Advocaat-partner Frank Delissen neemt afscheid van Dirkzwager op een wel heel bijzondere manier: in plaats van een stijve receptie met dames en heren in (mantel)pak, zwaait hij af met een heuse kunstexpositie in het Nijmeegse museum Het Valkhof.
De expositie heet ‘Im Frage‘ en is tot eind februari 2021 te bezoeken in museum Het Valkhof in Nijmegen. Daar staat een deel van Delissen’s eigen collectie hedendaagse kunst opgesteld; van jonge kunstenaars en op de grens van abstractie. Ter ere van zijn afscheid bij Dirkzwager op 1 januari 2021 zal hij bezoekende, voormalige cliënten persoonlijk rondleiden. Delissen: “Deze jonge kunstenaars verdienen het door het publiek bekeken en becommentarieerd te worden. Ik wil aanstormend talent een platform geven.”
Kunstliefhebber pur sang
Het originele afscheid komt niet helemaal uit de lucht vallen: Delissen is een ‘kunstliefhebber pur sang’, zo valt in het persbericht te lezen. De advocaat speurt galeries en beurzen af naar kunst van voornamelijk jong aanstormend talent. Doorheen de jaren heeft hij zo een imposante collectie abstracte werken (schilderijen, beelden, foto’s et cetera) verzameld en eerder al exposities georganiseerd.

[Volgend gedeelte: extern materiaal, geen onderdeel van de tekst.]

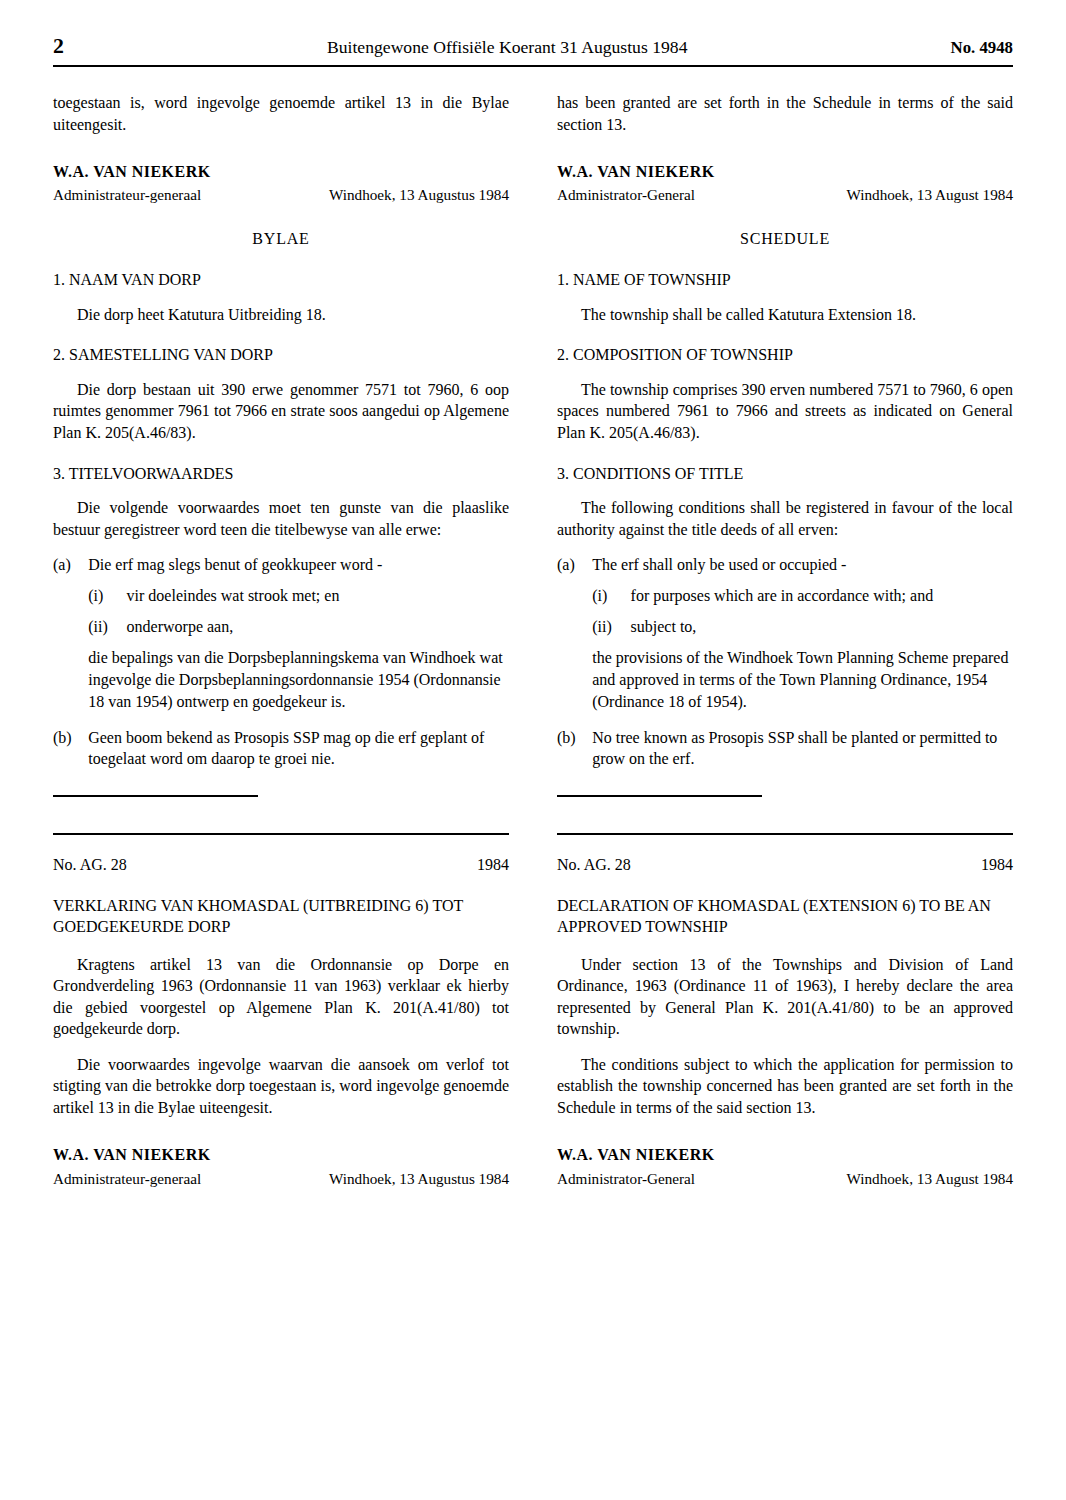2 Buitengewone Offisiële Koerant 31 Augustus 1984 No. 4948
toegestaan is, word ingevolge genoemde artikel 13 in die Bylae uiteengesit.
W.A. VAN NIEKERK
Administrateur-generaal Windhoek, 13 Augustus 1984
BYLAE
1. NAAM VAN DORP
Die dorp heet Katutura Uitbreiding 18.
2. SAMESTELLING VAN DORP
Die dorp bestaan uit 390 erwe genommer 7571 tot 7960, 6 oop ruimtes genommer 7961 tot 7966 en strate soos aangedui op Algemene Plan K. 205(A.46/83).
3. TITELVOORWAARDES
Die volgende voorwaardes moet ten gunste van die plaaslike bestuur geregistreer word teen die titelbewyse van alle erwe:
(a) Die erf mag slegs benut of geokkupeer word -
(i) vir doeleindes wat strook met; en
(ii) onderworpe aan,
die bepalings van die Dorpsbeplanningskema van Windhoek wat ingevolge die Dorpsbeplanningsordonnansie 1954 (Ordonnansie 18 van 1954) ontwerp en goedgekeur is.
(b) Geen boom bekend as Prosopis SSP mag op die erf geplant of toegelaat word om daarop te groei nie.
No. AG. 28 1984
VERKLARING VAN KHOMASDAL (UITBREIDING 6) TOT GOEDGEKEURDE DORP
Kragtens artikel 13 van die Ordonnansie op Dorpe en Grondverdeling 1963 (Ordonnansie 11 van 1963) verklaar ek hierby die gebied voorgestel op Algemene Plan K. 201(A.41/80) tot goedgekeurde dorp.
Die voorwaardes ingevolge waarvan die aansoek om verlof tot stigting van die betrokke dorp toegestaan is, word ingevolge genoemde artikel 13 in die Bylae uiteengesit.
W.A. VAN NIEKERK
Administrateur-generaal Windhoek, 13 Augustus 1984
has been granted are set forth in the Schedule in terms of the said section 13.
W.A. VAN NIEKERK
Administrator-General Windhoek, 13 August 1984
SCHEDULE
1. NAME OF TOWNSHIP
The township shall be called Katutura Extension 18.
2. COMPOSITION OF TOWNSHIP
The township comprises 390 erven numbered 7571 to 7960, 6 open spaces numbered 7961 to 7966 and streets as indicated on General Plan K. 205(A.46/83).
3. CONDITIONS OF TITLE
The following conditions shall be registered in favour of the local authority against the title deeds of all erven:
(a) The erf shall only be used or occupied -
(i) for purposes which are in accordance with; and
(ii) subject to,
the provisions of the Windhoek Town Planning Scheme prepared and approved in terms of the Town Planning Ordinance, 1954 (Ordinance 18 of 1954).
(b) No tree known as Prosopis SSP shall be planted or permitted to grow on the erf.
No. AG. 28 1984
DECLARATION OF KHOMASDAL (EXTENSION 6) TO BE AN APPROVED TOWNSHIP
Under section 13 of the Townships and Division of Land Ordinance, 1963 (Ordinance 11 of 1963), I hereby declare the area represented by General Plan K. 201(A.41/80) to be an approved township.
The conditions subject to which the application for permission to establish the township concerned has been granted are set forth in the Schedule in terms of the said section 13.
W.A. VAN NIEKERK
Administrator-General Windhoek, 13 August 1984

De expositie is bovendien toepasselijk omdat Delissen de advocatuur achter zich laat om juist meer ruimte te creëren voor zijn kunstinteresse. Daarnaast pakt hij een studie filosofie op, wat volgens hem in lijn ligt met zijn belangstelling voor kunst: “Kunst en filosofie liggen heel dicht bij elkaar. De eerste mensen die over kunst en schoonheid nadachten waren filosofen. Ook de eerste kunstcritici waren filosofen.”
De advocatuurlijke handdoek in de ring
Hoewel Delissen dus de advocatuurlijke handdoek in de ring gooit, wil dit niet zeggen dat het advocatenbestaan hem is gaan tegenstaan. Hij licht toe: “De interesse in de advocatuur is ook, na ruim 36 jaar, niet verdwenen en ook aan energie ontbreekt het mij niet. In mijn advocatentijd was ik echter afhankelijk van weekenden om galeries, musea en dergelijke te bezoeken, en had ik geen tijd om bijvoorbeeld afstudeerpresentaties van de kunstacademies te zien. Dat wordt dus anders en dat geldt ook voor het lezen van filosofie.”
Delissen zal de advocatuur ook vooral missen, zo geeft hij tot slot desgevraagd aan. “Ik ga de hectiek missen; de spanning van een kort geding, het snel schakelen, het onderhandelen, maar ook het met cliënten meedenken over strategische kwesties,” stelt hij. “Er is eigenlijk niets uit het advocatenbestaan dat mij tegen staat, maar het allermeeste zal ik de reuring van het kantoor missen, de mix van jong en oud, het opleiden, het sparren en het samen bouwen aan de toekomst van Dirkzwager.”